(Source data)
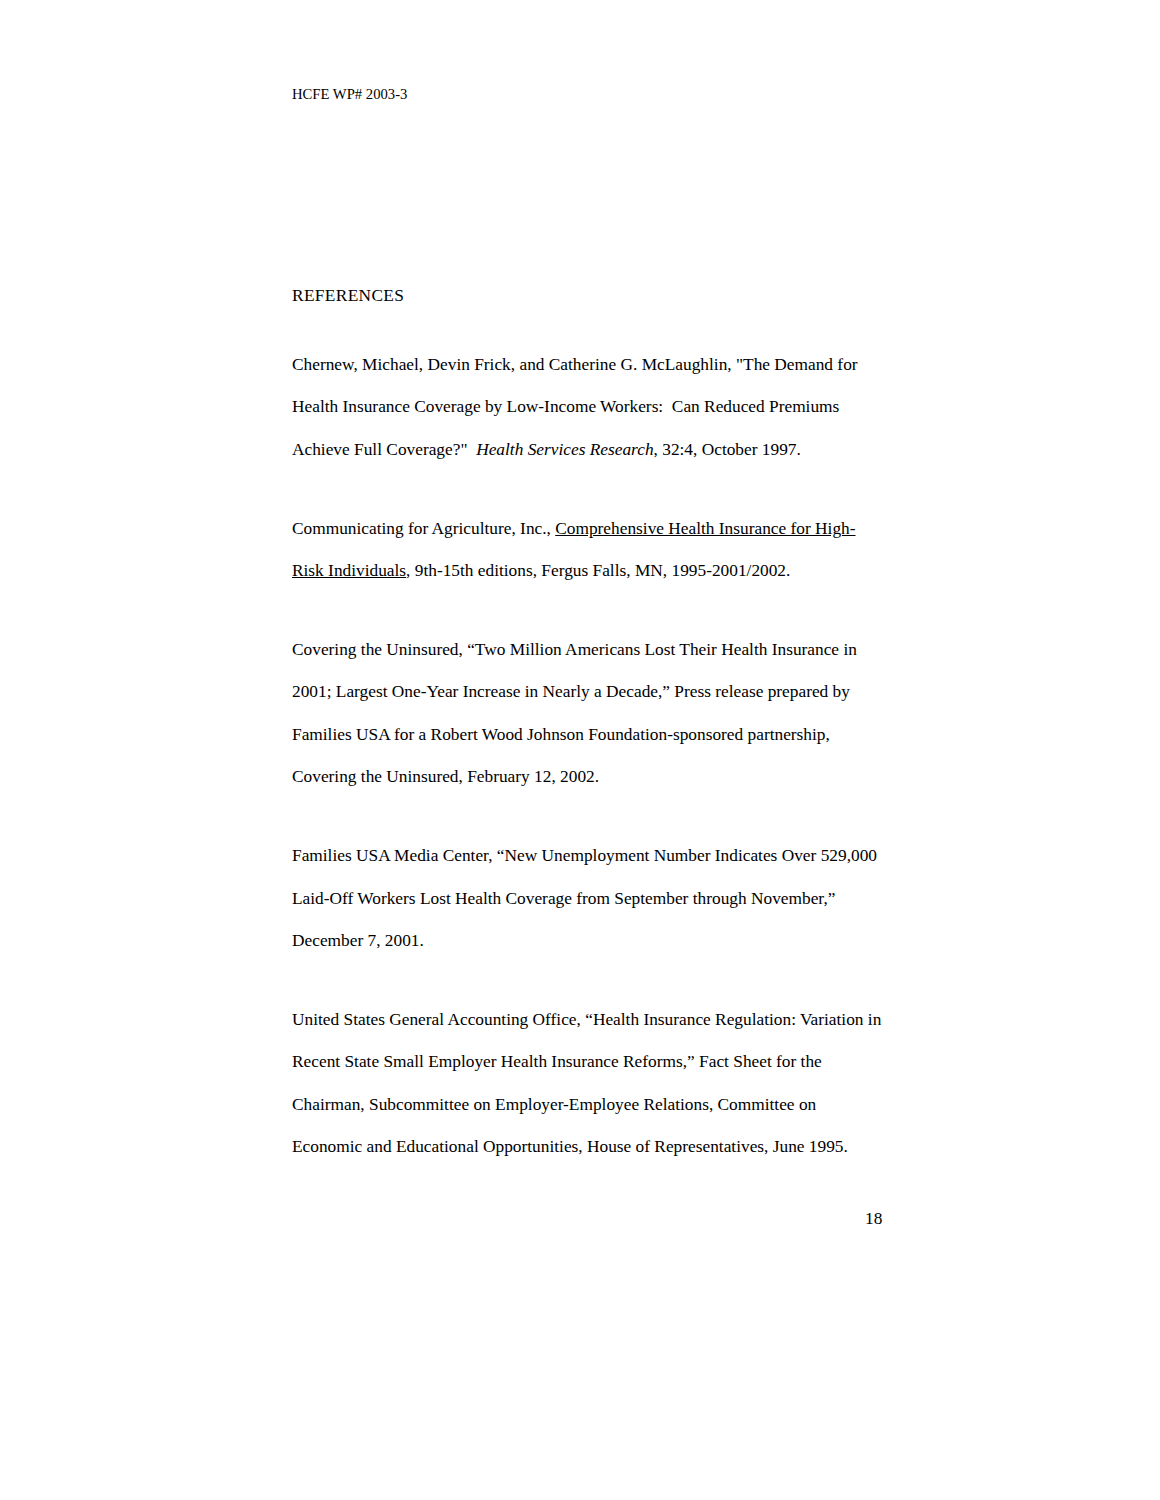HCFE WP# 2003-3
REFERENCES
Chernew, Michael, Devin Frick, and Catherine G. McLaughlin, "The Demand for Health Insurance Coverage by Low-Income Workers: Can Reduced Premiums Achieve Full Coverage?" Health Services Research, 32:4, October 1997.
Communicating for Agriculture, Inc., Comprehensive Health Insurance for High-Risk Individuals, 9th-15th editions, Fergus Falls, MN, 1995-2001/2002.
Covering the Uninsured, “Two Million Americans Lost Their Health Insurance in 2001; Largest One-Year Increase in Nearly a Decade,” Press release prepared by Families USA for a Robert Wood Johnson Foundation-sponsored partnership, Covering the Uninsured, February 12, 2002.
Families USA Media Center, “New Unemployment Number Indicates Over 529,000 Laid-Off Workers Lost Health Coverage from September through November,” December 7, 2001.
United States General Accounting Office, “Health Insurance Regulation: Variation in Recent State Small Employer Health Insurance Reforms,” Fact Sheet for the Chairman, Subcommittee on Employer-Employee Relations, Committee on Economic and Educational Opportunities, House of Representatives, June 1995.
18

About this exercise: Images must not appear; print each record precisely as it reads.

Answer section:
HCFE WP# 2003-3
REFERENCES
Chernew, Michael, Devin Frick, and Catherine G. McLaughlin, "The Demand for Health Insurance Coverage by Low-Income Workers: Can Reduced Premiums Achieve Full Coverage?" Health Services Research, 32:4, October 1997.
Communicating for Agriculture, Inc., Comprehensive Health Insurance for High-Risk Individuals, 9th-15th editions, Fergus Falls, MN, 1995-2001/2002.
Covering the Uninsured, “Two Million Americans Lost Their Health Insurance in 2001; Largest One-Year Increase in Nearly a Decade,” Press release prepared by Families USA for a Robert Wood Johnson Foundation-sponsored partnership, Covering the Uninsured, February 12, 2002.
Families USA Media Center, “New Unemployment Number Indicates Over 529,000 Laid-Off Workers Lost Health Coverage from September through November,” December 7, 2001.
United States General Accounting Office, “Health Insurance Regulation: Variation in Recent State Small Employer Health Insurance Reforms,” Fact Sheet for the Chairman, Subcommittee on Employer-Employee Relations, Committee on Economic and Educational Opportunities, House of Representatives, June 1995.
18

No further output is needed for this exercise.